Entries taken from a collection:

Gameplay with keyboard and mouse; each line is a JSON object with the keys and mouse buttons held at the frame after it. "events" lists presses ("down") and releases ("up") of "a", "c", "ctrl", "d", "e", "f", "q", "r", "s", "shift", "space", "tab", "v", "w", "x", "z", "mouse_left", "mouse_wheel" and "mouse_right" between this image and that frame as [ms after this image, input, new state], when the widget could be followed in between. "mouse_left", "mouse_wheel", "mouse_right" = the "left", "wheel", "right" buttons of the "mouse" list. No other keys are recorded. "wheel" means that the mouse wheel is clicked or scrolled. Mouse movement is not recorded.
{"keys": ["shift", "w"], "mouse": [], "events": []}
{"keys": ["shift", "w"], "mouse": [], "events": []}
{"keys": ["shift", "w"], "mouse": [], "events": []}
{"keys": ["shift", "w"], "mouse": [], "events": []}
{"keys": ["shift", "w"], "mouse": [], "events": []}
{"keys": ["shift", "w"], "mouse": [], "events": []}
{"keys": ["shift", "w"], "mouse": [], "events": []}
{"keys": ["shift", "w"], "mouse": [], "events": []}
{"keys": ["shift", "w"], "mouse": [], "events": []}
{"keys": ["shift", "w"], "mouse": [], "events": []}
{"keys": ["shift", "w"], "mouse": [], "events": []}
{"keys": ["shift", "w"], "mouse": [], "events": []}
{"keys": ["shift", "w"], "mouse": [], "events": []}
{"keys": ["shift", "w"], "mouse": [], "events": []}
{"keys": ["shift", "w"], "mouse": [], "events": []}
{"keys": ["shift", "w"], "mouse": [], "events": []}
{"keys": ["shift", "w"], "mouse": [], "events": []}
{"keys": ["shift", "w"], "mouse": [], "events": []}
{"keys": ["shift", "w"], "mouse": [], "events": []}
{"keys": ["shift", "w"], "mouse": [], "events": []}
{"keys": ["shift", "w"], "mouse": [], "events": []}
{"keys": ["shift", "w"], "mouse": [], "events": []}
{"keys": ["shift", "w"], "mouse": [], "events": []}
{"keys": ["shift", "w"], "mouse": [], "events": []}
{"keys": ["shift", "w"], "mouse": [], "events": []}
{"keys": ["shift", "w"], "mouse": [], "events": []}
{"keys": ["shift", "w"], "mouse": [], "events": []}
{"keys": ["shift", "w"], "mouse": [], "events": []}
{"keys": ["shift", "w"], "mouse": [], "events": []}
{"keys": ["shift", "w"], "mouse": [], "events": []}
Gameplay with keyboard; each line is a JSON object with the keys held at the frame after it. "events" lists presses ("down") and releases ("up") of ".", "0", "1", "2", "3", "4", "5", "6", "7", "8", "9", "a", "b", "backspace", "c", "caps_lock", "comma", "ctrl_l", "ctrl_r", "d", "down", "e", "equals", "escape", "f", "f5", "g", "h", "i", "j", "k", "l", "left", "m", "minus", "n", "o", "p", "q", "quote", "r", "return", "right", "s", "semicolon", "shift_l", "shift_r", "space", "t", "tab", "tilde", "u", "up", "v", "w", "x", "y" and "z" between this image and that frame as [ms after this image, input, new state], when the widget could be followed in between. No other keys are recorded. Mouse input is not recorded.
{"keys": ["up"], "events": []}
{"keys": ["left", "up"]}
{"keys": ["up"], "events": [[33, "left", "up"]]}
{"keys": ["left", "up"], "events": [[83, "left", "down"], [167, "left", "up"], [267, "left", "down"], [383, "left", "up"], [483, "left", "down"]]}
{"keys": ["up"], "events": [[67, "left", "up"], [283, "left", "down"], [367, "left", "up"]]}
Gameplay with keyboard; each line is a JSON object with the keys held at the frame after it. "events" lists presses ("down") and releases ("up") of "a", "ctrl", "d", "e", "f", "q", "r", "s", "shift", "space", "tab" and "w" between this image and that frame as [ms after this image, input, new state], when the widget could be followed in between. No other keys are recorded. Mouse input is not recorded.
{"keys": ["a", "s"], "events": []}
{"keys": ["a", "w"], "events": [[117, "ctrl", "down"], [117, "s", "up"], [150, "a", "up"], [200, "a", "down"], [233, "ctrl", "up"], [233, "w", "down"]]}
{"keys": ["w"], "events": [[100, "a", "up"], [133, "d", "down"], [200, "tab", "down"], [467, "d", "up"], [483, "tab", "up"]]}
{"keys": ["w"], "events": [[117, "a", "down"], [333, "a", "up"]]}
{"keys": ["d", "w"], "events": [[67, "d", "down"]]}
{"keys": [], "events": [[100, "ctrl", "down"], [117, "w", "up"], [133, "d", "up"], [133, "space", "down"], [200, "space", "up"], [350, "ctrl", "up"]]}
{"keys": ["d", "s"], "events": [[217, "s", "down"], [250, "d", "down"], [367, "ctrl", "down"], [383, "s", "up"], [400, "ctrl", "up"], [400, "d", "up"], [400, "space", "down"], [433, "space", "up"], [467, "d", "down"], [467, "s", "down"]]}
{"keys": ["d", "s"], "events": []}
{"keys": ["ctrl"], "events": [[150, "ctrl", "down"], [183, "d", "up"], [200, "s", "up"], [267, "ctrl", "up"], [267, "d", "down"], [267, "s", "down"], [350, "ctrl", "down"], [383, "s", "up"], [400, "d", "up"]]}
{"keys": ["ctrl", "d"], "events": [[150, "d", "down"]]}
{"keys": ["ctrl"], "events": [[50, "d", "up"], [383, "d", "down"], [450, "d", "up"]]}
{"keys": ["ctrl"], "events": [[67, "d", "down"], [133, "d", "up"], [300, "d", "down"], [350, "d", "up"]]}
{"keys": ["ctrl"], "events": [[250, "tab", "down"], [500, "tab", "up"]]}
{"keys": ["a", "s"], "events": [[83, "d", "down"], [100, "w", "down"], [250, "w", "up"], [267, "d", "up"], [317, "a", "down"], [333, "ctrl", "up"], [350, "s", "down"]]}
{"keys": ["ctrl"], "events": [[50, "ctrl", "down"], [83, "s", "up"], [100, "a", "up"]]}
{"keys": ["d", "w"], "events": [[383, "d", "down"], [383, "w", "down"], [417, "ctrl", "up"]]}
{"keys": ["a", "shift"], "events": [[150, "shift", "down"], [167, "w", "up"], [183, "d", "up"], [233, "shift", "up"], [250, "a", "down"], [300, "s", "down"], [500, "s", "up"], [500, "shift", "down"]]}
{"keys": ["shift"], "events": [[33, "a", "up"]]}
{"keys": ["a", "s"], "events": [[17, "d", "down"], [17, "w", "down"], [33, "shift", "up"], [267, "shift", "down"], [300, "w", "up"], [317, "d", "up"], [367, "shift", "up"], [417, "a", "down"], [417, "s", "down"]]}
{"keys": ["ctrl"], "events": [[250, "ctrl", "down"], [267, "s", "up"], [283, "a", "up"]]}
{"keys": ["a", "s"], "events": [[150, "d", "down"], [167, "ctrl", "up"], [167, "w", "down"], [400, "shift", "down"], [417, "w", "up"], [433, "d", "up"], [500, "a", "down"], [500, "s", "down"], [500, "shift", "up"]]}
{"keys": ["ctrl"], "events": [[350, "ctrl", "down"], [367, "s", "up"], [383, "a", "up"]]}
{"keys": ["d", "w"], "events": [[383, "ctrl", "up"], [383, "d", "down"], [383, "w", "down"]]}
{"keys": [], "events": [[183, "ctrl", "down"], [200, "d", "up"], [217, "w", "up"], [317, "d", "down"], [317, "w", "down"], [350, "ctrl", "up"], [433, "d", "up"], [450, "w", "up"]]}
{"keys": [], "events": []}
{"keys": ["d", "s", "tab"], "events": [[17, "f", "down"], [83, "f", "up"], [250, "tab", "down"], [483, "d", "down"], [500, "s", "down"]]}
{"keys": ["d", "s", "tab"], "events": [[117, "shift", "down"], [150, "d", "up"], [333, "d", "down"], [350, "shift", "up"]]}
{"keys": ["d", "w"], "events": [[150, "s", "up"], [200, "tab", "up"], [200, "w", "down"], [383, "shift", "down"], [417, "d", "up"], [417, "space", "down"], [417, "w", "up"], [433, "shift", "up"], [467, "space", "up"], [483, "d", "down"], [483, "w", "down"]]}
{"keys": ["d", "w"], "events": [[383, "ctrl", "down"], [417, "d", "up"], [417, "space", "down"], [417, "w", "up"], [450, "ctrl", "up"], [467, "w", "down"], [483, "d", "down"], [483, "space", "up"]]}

About this task. If a line above contains the word "followed", list it.

Output for this exercise.
Gameplay with keyboard and mouse; each line is a JSON object with the keys and mouse buttons held at the frame after it. "events" lists presses ("down") and releases ("up") of "a", "c", "ctrl", "d", "e", "f", "q", "r", "s", "shift", "space", "tab", "v", "w", "x", "z", "mouse_left", "mouse_wheel" and "mouse_right" between this image and that frame as [ms after this image, input, new state], when the widget could be followed in between. "mouse_left", "mouse_wheel", "mouse_right" = the "left", "wheel", "right" buttons of the "mouse" list. No other keys are recorded. "wheel" means that the mouse wheel is clicked or scrolled. Mouse movement is not recorded.
Gameplay with keyboard; each line is a JSON object with the keys held at the frame after it. "events" lists presses ("down") and releases ("up") of ".", "0", "1", "2", "3", "4", "5", "6", "7", "8", "9", "a", "b", "backspace", "c", "caps_lock", "comma", "ctrl_l", "ctrl_r", "d", "down", "e", "equals", "escape", "f", "f5", "g", "h", "i", "j", "k", "l", "left", "m", "minus", "n", "o", "p", "q", "quote", "r", "return", "right", "s", "semicolon", "shift_l", "shift_r", "space", "t", "tab", "tilde", "u", "up", "v", "w", "x", "y" and "z" between this image and that frame as [ms after this image, input, new state], when the widget could be followed in between. No other keys are recorded. Mouse input is not recorded.
Gameplay with keyboard; each line is a JSON object with the keys held at the frame after it. "events" lists presses ("down") and releases ("up") of "a", "ctrl", "d", "e", "f", "q", "r", "s", "shift", "space", "tab" and "w" between this image and that frame as [ms after this image, input, new state], when the widget could be followed in between. No other keys are recorded. Mouse input is not recorded.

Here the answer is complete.